Election places national health reform at a crossroads

Until the Opposition releases its health policy, it’s impossible to know what will happen to the health reform agenda. Alejandro Polanco

Prime Minister Julia Gillard has announced the federal election will be held in mid-September. So, what will happen to the ambitious program of health reform that the Labor government is in the process of implementing?

Medicare is popular with the community, but that hasn’t stopped health being an election issue in most, if not all, of the federal elections held over the last three decades. For most of that time, the major difference between the major parties has been the role of public finance vs private insurance.

But come the 2007 election, the focus shifted fairly and squarely to the well-being of public hospitals. This was somewhat puzzling because the responsibility and ownership of public hospitals rested with the states and territories. But they have relied on Commonwealth funding to support public hospitals since the mid-20th century, and increasingly so under Medicare with its universal access to free public hospital treatment.

As hospital costs outstripped the growth in state and territory revenue, governments blamed the Commonwealth for reneging on its share. Labor under Rudd promised to “end the blame game” between the states and the Commonwealth and embark on a new era of reform and co-operation.

The age of health reform

Fast forward to 2013 and Labor’s health reform program is well underway, with the 2011 National Health Reform Agreement providing its basis and framework. The broad vision is for a national system, with more local decision-making, accountability and public reporting; incentives for more efficient use of resources; and emphasis on out-of-hospital care and prevention.

Public hospitals have been reorganised into Local Hospital Networks (the names and the extent of reorganisation vary by state) with a high degree of local autonomy and accountability. But states and territories are still the public hospital and community services system managers.

The Commonwealth has committed to pay an agreed share of the growth in public funding to the states and territories. This share will be based on a price set according to the type of patient or treatment, and is intended to improve hospital efficiency. A new agency, the Independent Hospital Pricing Authority has been established and has already provided its first pricing determination for 2012-13. The determination for 2013-14 is to be released this month. Its work is well under way.

The complementary part of “a national system with local control” are Medicare Locals, 61 of which have been established across the country. Their role is to support all primary-care providers, liaise with hospitals, and identify and fill gaps in local services.

A second agency, the National Health Performance Authority has also been established. It has taken over the myhospital website, and released its first report on emergency waiting times in 2012. Its second report on primary-care providers is due soon.

Yet another such body is the Australian National Preventive Health Agency, which will manage national campaigns, and fund research and fellowships.

More to be done

So far, the focus of implementation has been public hospitals, their governance and funding. Presumably Labor will continue developing these reforms. Their initial reform plan is quite clear that the steps outlined above were not intended to be the end but rather the start of the process. And there are a number of issues that still need to be addressed.
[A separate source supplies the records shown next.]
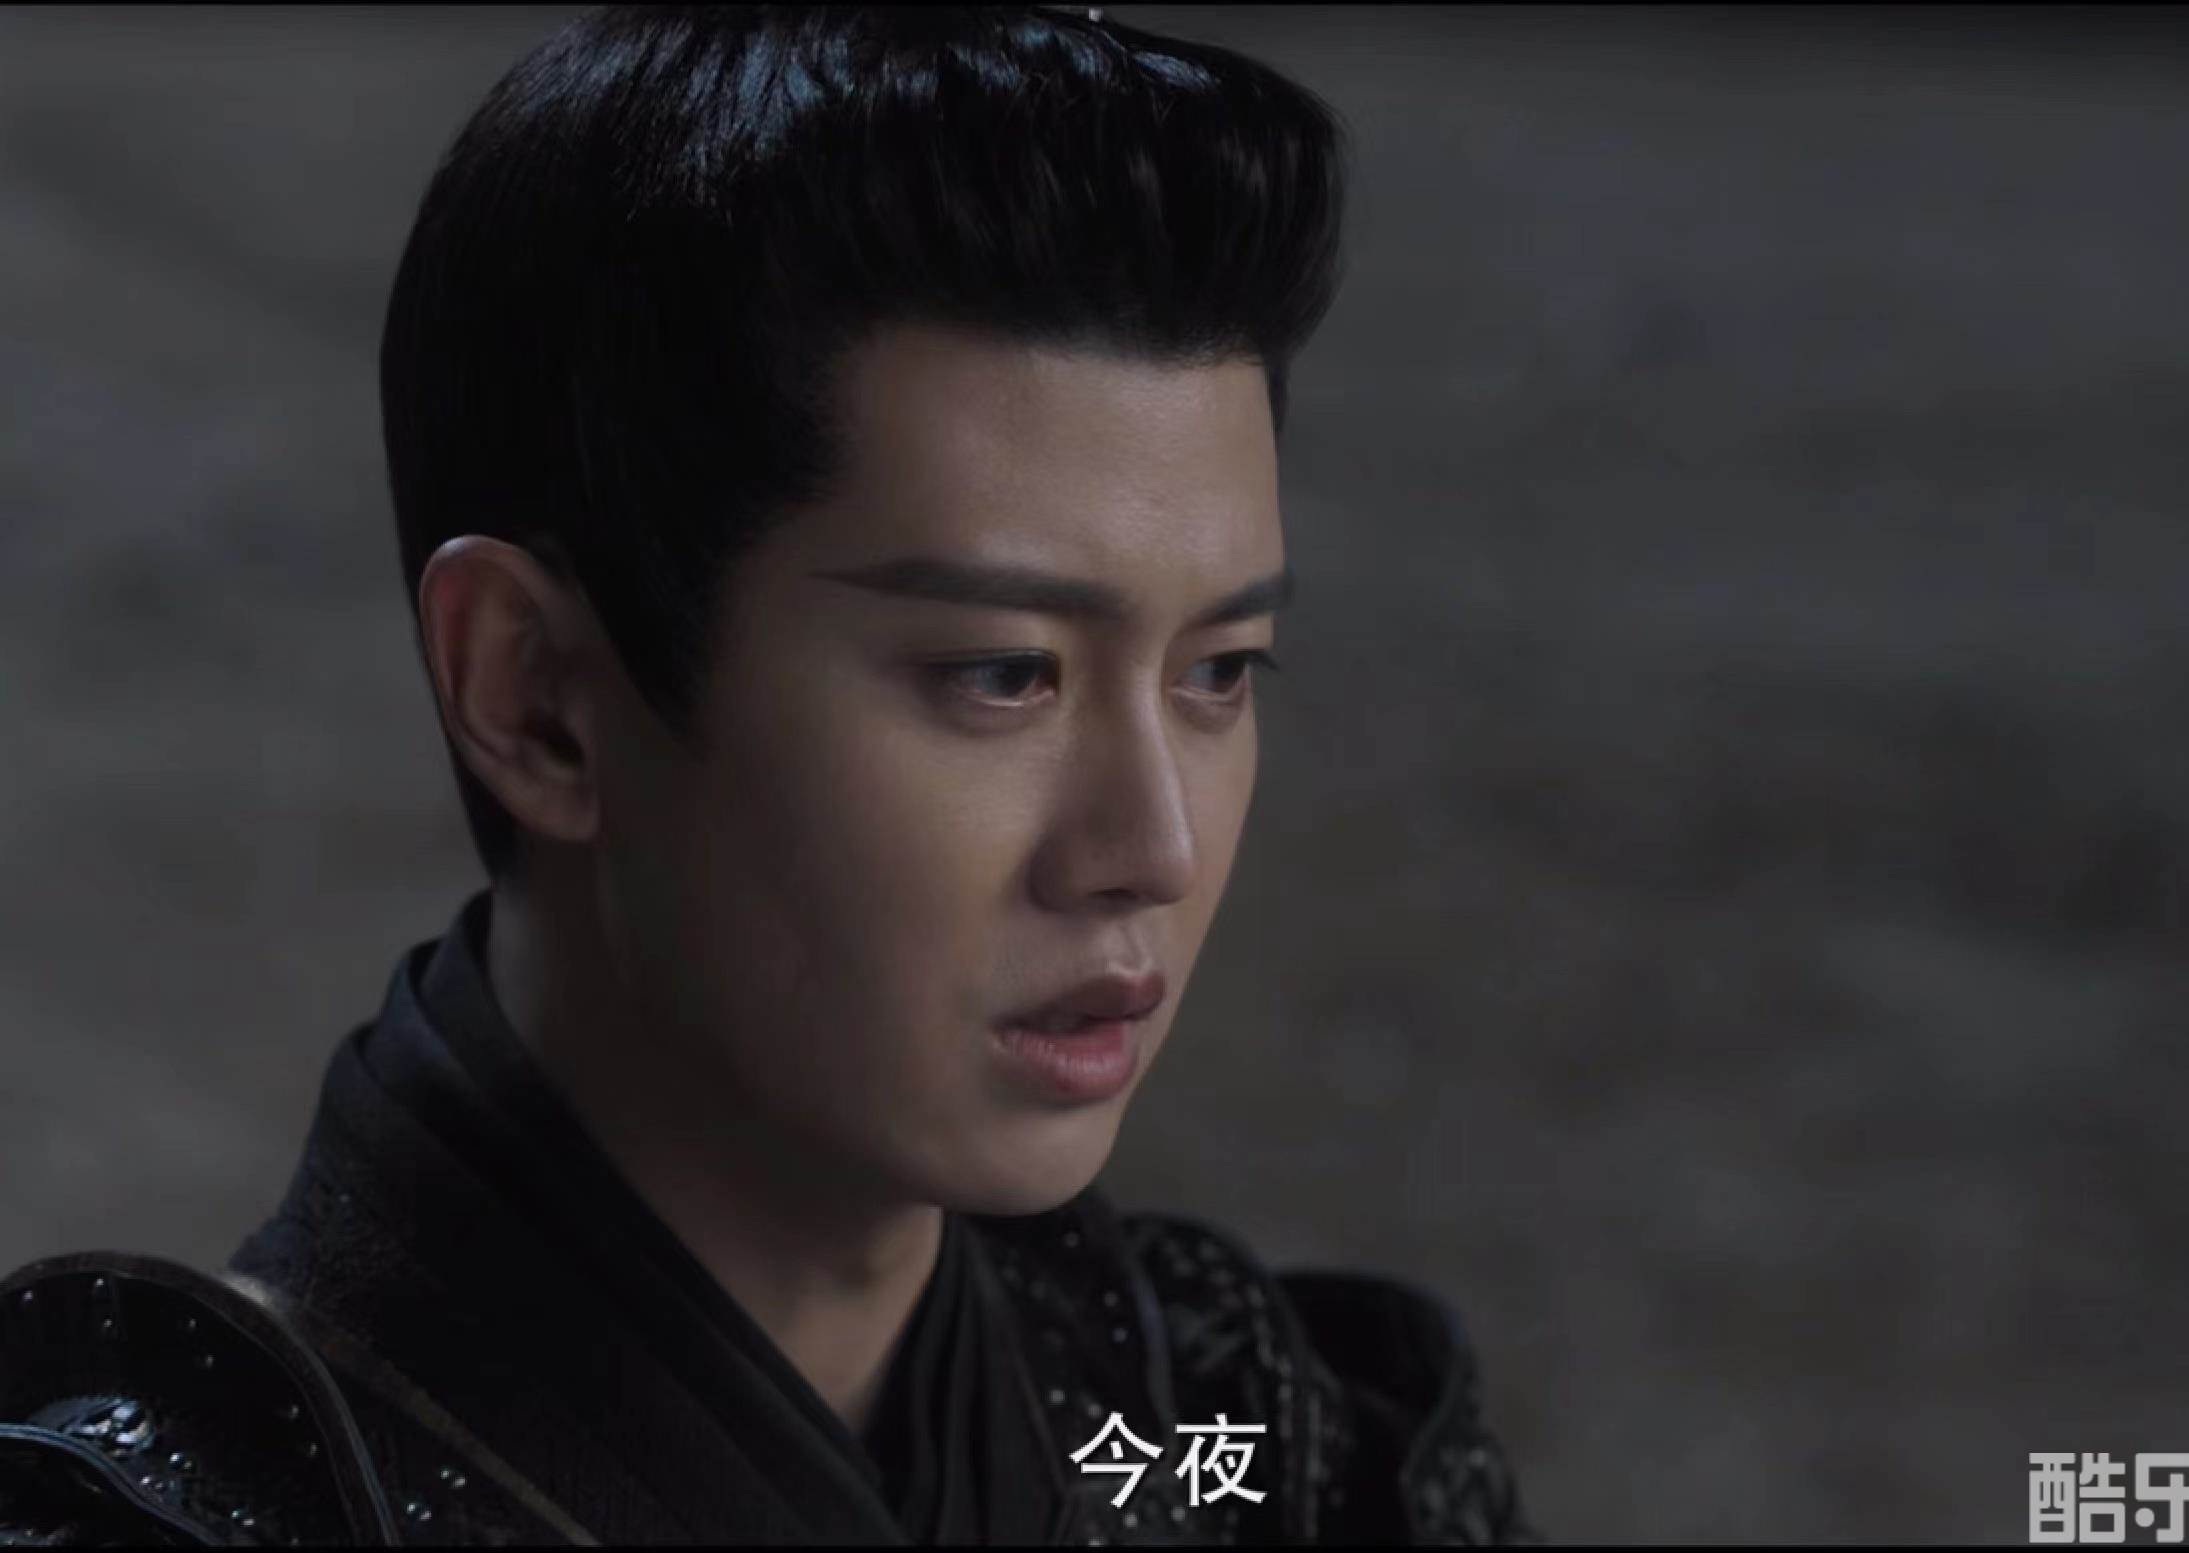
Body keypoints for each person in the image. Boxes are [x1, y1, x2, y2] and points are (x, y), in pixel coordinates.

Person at [0, 5, 1537, 1543]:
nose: (1155, 843)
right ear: (537, 696)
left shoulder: (1230, 1438)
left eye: (1218, 671)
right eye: (1002, 671)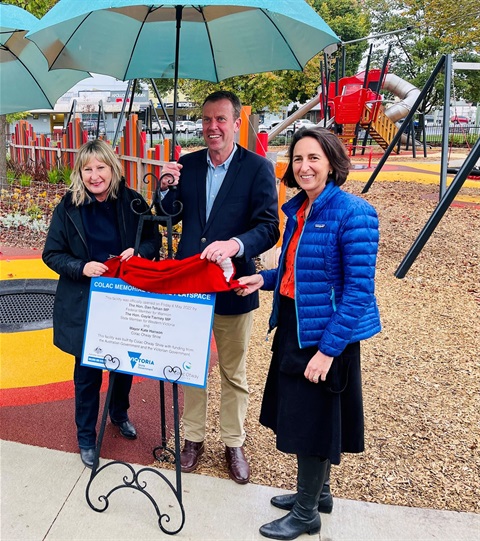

Private hospitals, which are increasing in size and complexity of case-mix, have to be brought into the system. Although Medicare Locals have the potential to play a pivotal role, their ability to exert influence may be limited, as the arrangements for primary care and community services are still fragmented and responsibilities diffused throughout the system.

Funding streams have been kept separate and distinct across hospitals, medical services and pharmaceuticals, and there’s no flexibility to move money across programs or pool funds. And there’s been no attention how new technologies, often considered the major driver of increasing health-care costs, are used throughout the public and private systems.

The incentives for individual providers (in hospitals and in other services) remain unchanged, in contrast to reform efforts in other countries, which have a stronger focus on changing payment mechanisms.

The devil you know

Until the opposition releases its health policy, there’s limited information to gauge how they will approach the current state of the health system. And whether they will continue down the path already started or radically change direction.

Tony Abbott has been critical of the number of new agencies – and therefore new bureaucracies – created. What might we see dismantled? And would that affect the development of more transparency and accountability, trends that are well underway in other mature health systems? There’s a promise of more public say in the running of hospitals and schools – but will that mean further changes to governance?

Presumably, we can expect continued support for the private sector and the private insurance industry. But will it go as far as allowing an opt-out of Medicare in the form suggested by the reform commission, which was rejected by the Gillard government?

Perhaps the most encouraging promise so far is the Coalition’s pledge to support medical research funding and the implementation of recommendations from the McKeon review. Let’s hope that in this election, both parties support medical and health services research as the basis for continuing the development of our health system.